● Text excerpt
################

Question

Find the area bounded by the curves \(y = e^x\) and \(y = x^2 - 2\) from x = -1 to x = 1

Answer 1

\[\int\limits_{-1}^{1}e^x - (x^2-4)dx = (e^x -\frac{x^3}{3} +4x)|_{-1}^{1}\]
=\[(e - \frac{1}{3}+4)-(\frac{1}{e}+\frac{1}{3}-4) = 8-\frac{1}{e}+e\]

Answer 2

\[\large e - \frac{1}{3} + 4 - \frac{1}{e} - \frac{1}{3} + 4\] then it should be \[\large e - \frac{1}{2} - \frac{2}{3} + 8\] @SmoothMath

Answer 3

although i think it should be 2 not 4

Answer 4

i dont recall the question well lol

Answer 5

uhh that was supposed to be \[\large e - \frac{1}{e} - \frac{2}{3} + 8\]

Answer 6

Ah, yes. Correct. And why would it be 2? 4x is the anti-derivative of 4.

Answer 7

no...i meant the question should be the are bounded by \(y = e^x\) and \(y =x^2 -2\) not 4...anyway...ill just see the process here...what comes next?

Answer 8

I mean... nothing really. You can rewrite that if you like though.

################

● Source excerpt
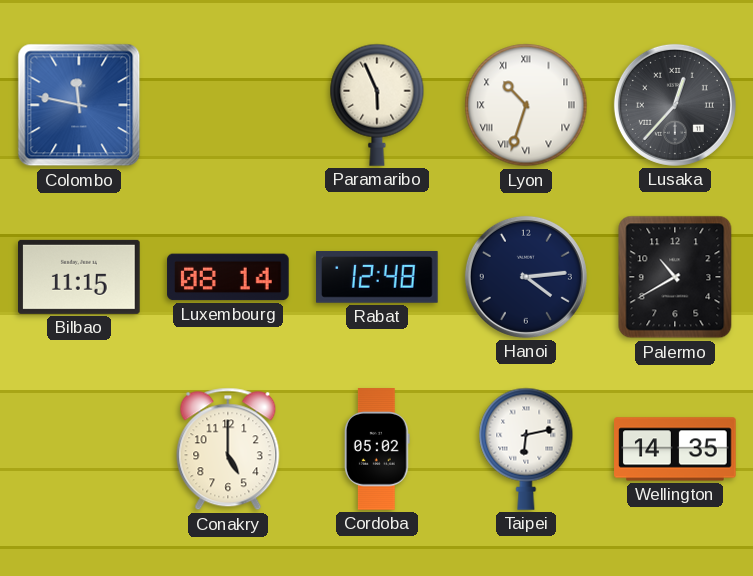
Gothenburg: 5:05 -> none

################

● Task statement
Please reproduce the thread on the area between curves between "uhh that was" and "you like though.", inclusive. The listing has no connection to the thread on the area between curves.

● Task answer
uhh that was supposed to be \[\large e - \frac{1}{e} - \frac{2}{3} + 8\]

Answer 6

Ah, yes. Correct. And why would it be 2? 4x is the anti-derivative of 4.

Answer 7

no...i meant the question should be the are bounded by \(y = e^x\) and \(y =x^2 -2\) not 4...anyway...ill just see the process here...what comes next?

Answer 8

I mean... nothing really. You can rewrite that if you like though.